*** RECORDS TO PROCESS Section Begins ***

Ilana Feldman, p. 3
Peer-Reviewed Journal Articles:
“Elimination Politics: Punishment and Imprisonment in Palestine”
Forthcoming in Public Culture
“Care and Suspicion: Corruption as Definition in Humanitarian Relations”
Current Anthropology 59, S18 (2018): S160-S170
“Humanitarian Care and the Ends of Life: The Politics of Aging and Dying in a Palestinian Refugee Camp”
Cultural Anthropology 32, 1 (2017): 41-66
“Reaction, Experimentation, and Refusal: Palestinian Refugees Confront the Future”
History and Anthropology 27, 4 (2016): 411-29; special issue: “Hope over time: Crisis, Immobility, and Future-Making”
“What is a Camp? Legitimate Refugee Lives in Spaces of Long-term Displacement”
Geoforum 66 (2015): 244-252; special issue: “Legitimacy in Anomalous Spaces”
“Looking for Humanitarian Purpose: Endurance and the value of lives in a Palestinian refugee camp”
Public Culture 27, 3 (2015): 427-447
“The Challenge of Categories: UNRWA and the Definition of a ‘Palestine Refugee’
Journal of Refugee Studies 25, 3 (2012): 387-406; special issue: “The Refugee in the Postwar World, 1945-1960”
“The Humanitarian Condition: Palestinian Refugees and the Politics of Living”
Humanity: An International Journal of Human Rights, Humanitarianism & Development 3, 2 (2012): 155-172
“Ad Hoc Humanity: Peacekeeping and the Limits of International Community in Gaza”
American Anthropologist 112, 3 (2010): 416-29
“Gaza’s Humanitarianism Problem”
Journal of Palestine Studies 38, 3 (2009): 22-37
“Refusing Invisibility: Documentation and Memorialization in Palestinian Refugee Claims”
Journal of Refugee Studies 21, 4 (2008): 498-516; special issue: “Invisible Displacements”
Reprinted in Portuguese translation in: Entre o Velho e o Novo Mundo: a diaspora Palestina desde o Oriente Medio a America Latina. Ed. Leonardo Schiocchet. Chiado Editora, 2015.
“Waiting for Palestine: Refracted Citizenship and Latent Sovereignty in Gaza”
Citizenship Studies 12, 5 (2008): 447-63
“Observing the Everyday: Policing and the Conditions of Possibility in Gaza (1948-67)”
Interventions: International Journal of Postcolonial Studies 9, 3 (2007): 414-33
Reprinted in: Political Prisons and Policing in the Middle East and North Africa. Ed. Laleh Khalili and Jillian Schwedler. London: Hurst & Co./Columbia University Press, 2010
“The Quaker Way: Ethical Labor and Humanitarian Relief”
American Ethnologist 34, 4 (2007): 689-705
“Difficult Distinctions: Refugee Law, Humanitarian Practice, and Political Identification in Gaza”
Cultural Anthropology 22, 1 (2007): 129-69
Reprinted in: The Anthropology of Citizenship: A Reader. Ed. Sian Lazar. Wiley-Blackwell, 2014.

*** RECORDS TO PROCESS Section Ends ***
*** RECORDS TO PROCESS Section Begins ***

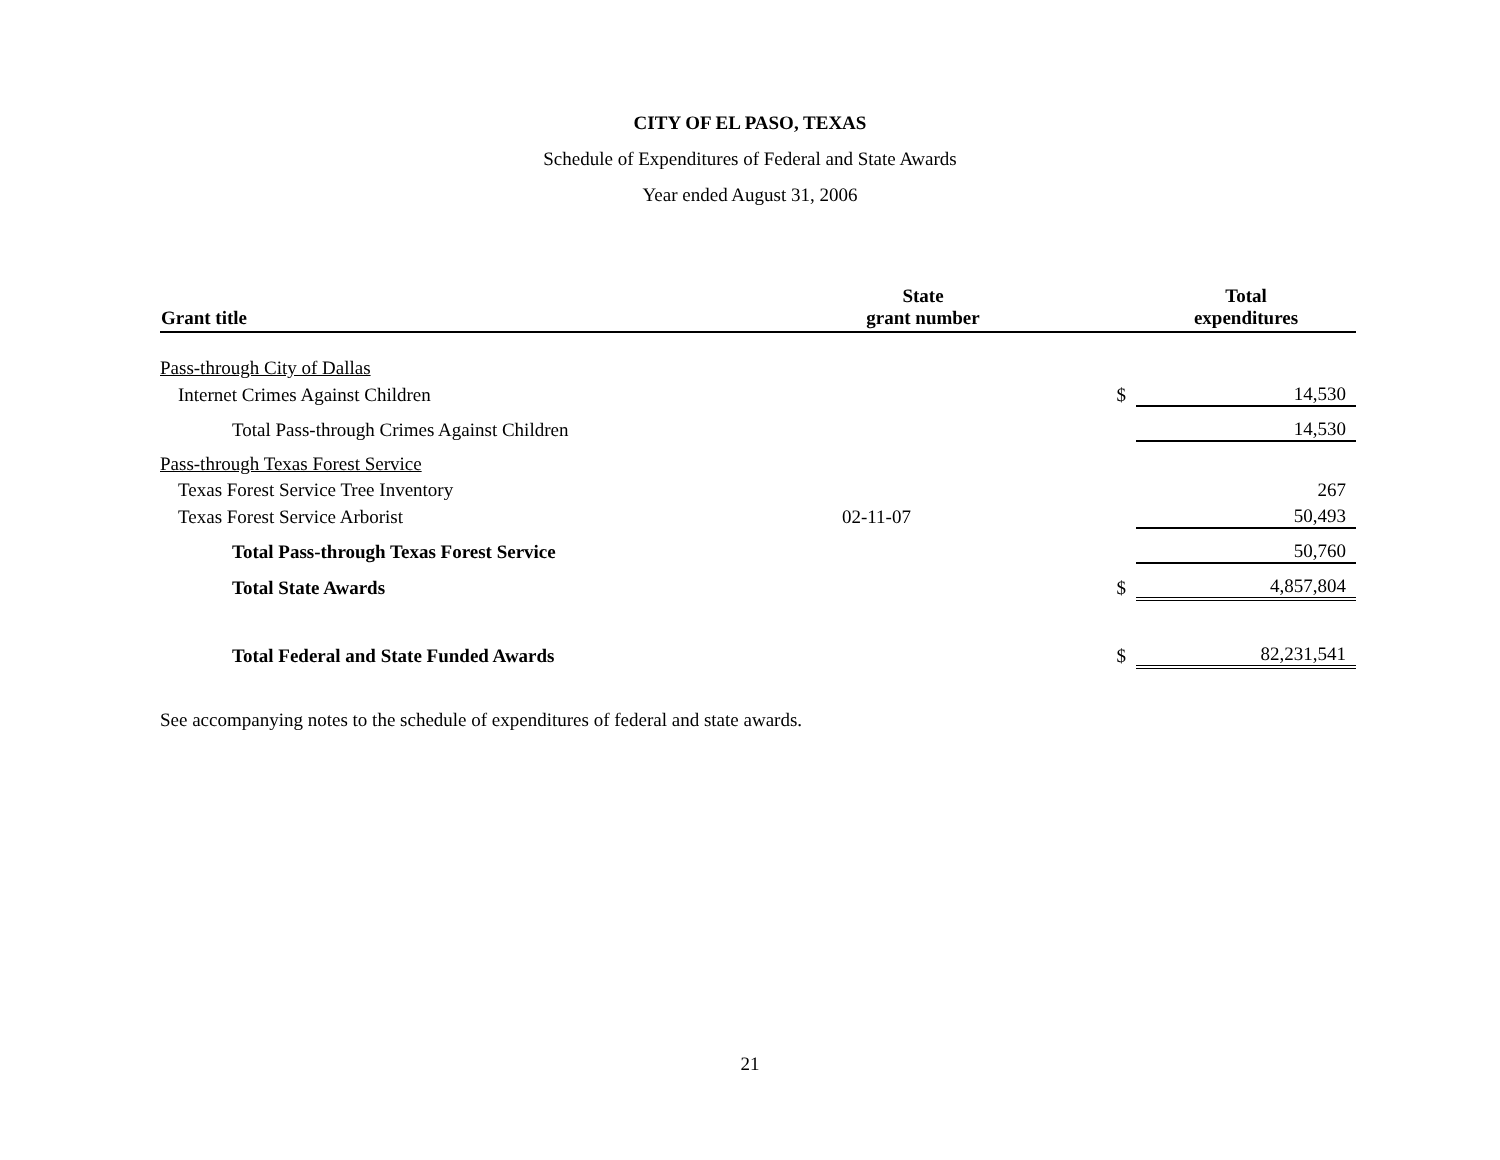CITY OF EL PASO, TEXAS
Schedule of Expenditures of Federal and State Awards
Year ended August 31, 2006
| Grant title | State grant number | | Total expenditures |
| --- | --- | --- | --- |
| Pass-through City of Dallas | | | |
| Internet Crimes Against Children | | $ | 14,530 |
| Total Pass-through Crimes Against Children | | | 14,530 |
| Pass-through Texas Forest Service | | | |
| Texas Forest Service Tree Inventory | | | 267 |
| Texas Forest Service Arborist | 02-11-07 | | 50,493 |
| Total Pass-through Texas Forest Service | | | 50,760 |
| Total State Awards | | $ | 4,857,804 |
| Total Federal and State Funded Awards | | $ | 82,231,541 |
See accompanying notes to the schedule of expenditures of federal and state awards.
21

*** RECORDS TO PROCESS Section Ends ***
*** RECORDS TO PROCESS Section Begins ***

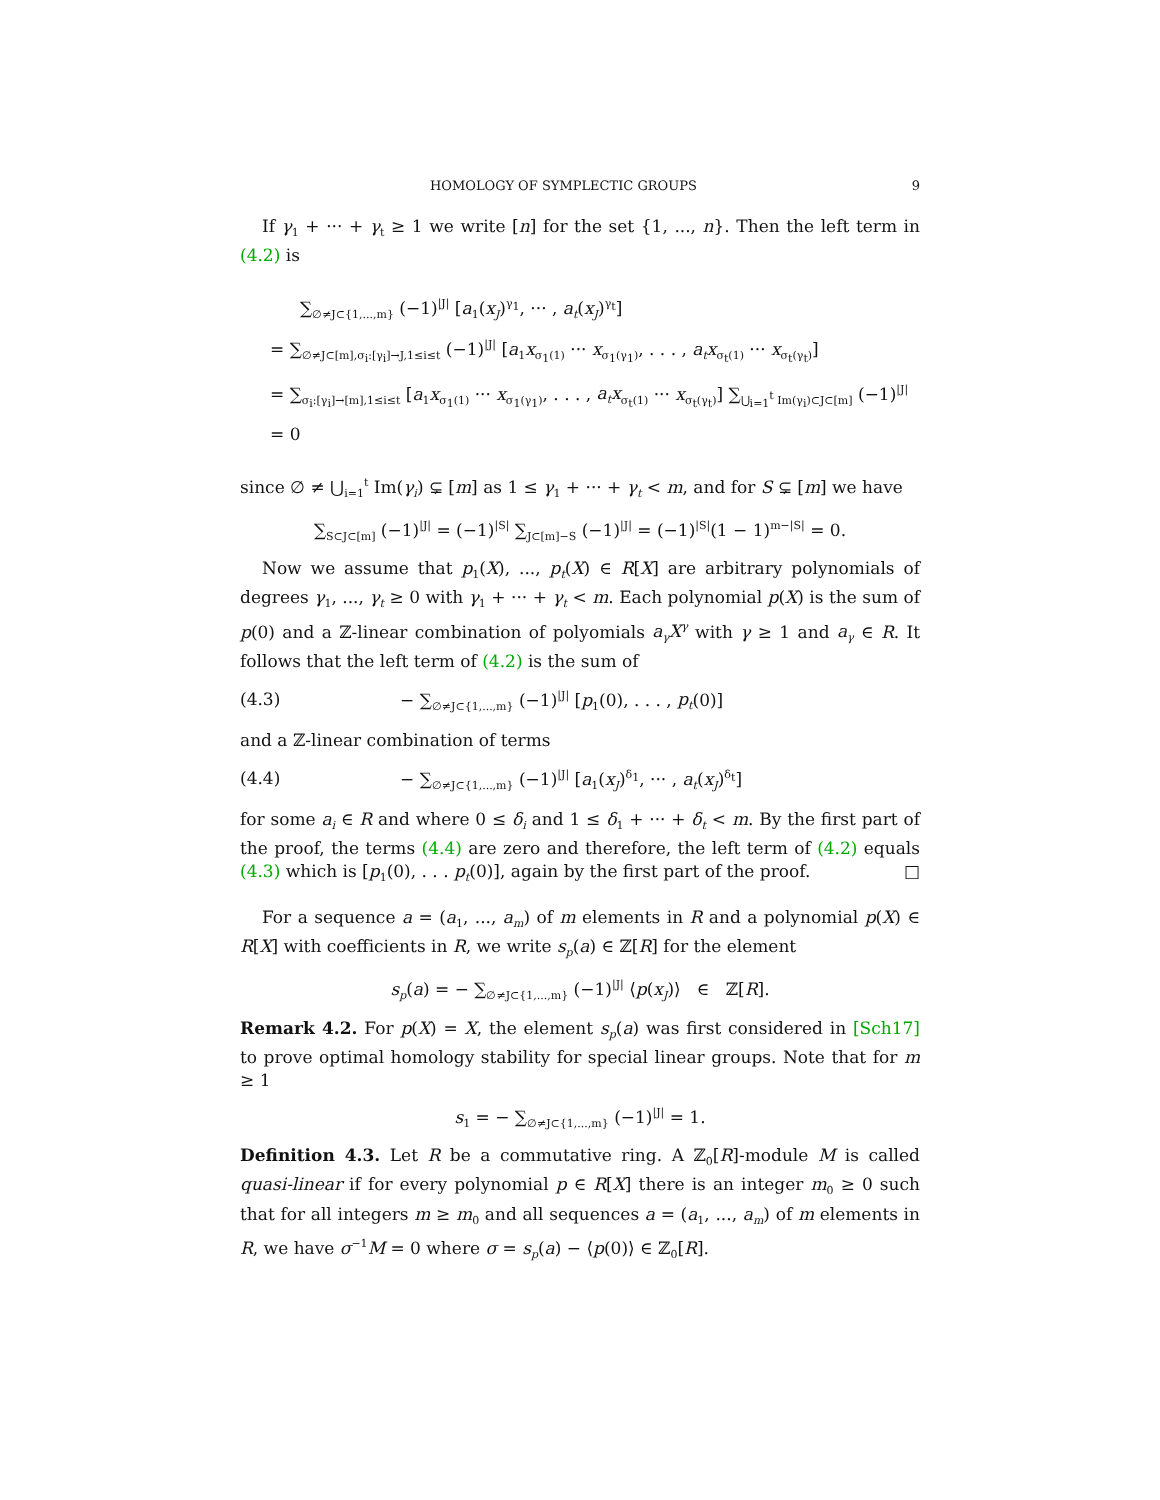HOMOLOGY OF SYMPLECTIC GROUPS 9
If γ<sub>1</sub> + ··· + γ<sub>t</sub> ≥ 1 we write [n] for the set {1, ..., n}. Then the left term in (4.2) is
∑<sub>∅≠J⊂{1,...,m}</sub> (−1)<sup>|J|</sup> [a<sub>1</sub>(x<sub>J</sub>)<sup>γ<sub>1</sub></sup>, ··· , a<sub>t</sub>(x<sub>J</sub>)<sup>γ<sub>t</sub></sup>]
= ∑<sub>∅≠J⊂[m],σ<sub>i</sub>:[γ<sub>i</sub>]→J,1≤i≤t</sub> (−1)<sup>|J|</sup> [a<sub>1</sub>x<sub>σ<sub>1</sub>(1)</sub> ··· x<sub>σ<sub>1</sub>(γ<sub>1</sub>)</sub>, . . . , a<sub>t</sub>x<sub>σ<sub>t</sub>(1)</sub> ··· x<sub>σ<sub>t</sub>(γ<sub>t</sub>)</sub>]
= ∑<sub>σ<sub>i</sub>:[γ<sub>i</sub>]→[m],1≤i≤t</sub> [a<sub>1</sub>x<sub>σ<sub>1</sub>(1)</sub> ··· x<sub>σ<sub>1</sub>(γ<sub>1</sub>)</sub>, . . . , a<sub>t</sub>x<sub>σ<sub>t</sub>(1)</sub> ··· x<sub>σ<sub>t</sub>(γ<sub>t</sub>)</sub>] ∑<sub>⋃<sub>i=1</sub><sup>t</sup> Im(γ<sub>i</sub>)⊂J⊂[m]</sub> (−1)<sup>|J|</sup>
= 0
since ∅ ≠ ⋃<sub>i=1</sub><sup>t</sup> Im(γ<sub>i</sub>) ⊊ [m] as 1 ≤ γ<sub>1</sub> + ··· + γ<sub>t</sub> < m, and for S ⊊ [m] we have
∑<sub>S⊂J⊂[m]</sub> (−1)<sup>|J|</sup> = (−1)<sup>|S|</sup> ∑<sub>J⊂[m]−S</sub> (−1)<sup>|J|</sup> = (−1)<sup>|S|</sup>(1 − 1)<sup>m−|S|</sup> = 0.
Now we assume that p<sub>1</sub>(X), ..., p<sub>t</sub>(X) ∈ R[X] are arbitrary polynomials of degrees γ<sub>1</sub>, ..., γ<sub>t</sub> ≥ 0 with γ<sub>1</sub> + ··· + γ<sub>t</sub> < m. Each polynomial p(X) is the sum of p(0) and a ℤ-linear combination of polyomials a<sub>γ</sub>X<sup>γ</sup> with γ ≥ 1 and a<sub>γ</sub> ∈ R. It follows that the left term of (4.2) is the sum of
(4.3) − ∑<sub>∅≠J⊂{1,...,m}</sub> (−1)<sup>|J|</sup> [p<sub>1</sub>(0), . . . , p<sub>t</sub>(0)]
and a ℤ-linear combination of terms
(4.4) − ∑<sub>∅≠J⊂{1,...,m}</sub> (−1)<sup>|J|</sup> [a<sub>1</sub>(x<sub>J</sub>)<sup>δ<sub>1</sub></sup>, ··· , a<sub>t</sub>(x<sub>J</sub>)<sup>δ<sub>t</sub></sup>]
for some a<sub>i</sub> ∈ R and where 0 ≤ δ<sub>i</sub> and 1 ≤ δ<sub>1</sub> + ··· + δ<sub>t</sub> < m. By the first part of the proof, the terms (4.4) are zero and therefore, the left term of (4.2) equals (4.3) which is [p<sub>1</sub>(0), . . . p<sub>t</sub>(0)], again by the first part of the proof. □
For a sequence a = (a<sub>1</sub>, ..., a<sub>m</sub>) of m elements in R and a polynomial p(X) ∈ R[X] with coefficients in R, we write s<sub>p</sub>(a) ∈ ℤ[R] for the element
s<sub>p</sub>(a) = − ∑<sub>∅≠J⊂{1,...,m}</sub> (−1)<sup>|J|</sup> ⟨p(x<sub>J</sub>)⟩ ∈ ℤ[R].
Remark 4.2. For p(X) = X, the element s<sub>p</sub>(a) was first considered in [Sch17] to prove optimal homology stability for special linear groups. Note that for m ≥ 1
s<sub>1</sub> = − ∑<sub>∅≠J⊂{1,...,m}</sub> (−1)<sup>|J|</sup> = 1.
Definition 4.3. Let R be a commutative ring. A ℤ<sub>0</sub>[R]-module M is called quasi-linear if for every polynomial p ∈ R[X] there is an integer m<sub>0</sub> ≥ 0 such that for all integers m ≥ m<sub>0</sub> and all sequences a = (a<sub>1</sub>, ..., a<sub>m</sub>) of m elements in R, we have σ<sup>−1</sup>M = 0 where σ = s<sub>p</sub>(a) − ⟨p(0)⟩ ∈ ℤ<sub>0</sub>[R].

*** RECORDS TO PROCESS Section Ends ***

_WHAT YOU ARE ASKED TO DO_
In the entries above, find the line with "Ilana Feldman, p. 3" and the line with "Journal of Palestine", then set down exactly those two and every line between them, nothing else.

_SOLUTION TO THE EXERCISE_
Ilana Feldman, p. 3
Peer-Reviewed Journal Articles:
“Elimination Politics: Punishment and Imprisonment in Palestine”
Forthcoming in Public Culture
“Care and Suspicion: Corruption as Definition in Humanitarian Relations”
Current Anthropology 59, S18 (2018): S160-S170
“Humanitarian Care and the Ends of Life: The Politics of Aging and Dying in a Palestinian Refugee Camp”
Cultural Anthropology 32, 1 (2017): 41-66
“Reaction, Experimentation, and Refusal: Palestinian Refugees Confront the Future”
History and Anthropology 27, 4 (2016): 411-29; special issue: “Hope over time: Crisis, Immobility, and Future-Making”
“What is a Camp? Legitimate Refugee Lives in Spaces of Long-term Displacement”
Geoforum 66 (2015): 244-252; special issue: “Legitimacy in Anomalous Spaces”
“Looking for Humanitarian Purpose: Endurance and the value of lives in a Palestinian refugee camp”
Public Culture 27, 3 (2015): 427-447
“The Challenge of Categories: UNRWA and the Definition of a ‘Palestine Refugee’
Journal of Refugee Studies 25, 3 (2012): 387-406; special issue: “The Refugee in the Postwar World, 1945-1960”
“The Humanitarian Condition: Palestinian Refugees and the Politics of Living”
Humanity: An International Journal of Human Rights, Humanitarianism & Development 3, 2 (2012): 155-172
“Ad Hoc Humanity: Peacekeeping and the Limits of International Community in Gaza”
American Anthropologist 112, 3 (2010): 416-29
“Gaza’s Humanitarianism Problem”
Journal of Palestine Studies 38, 3 (2009): 22-37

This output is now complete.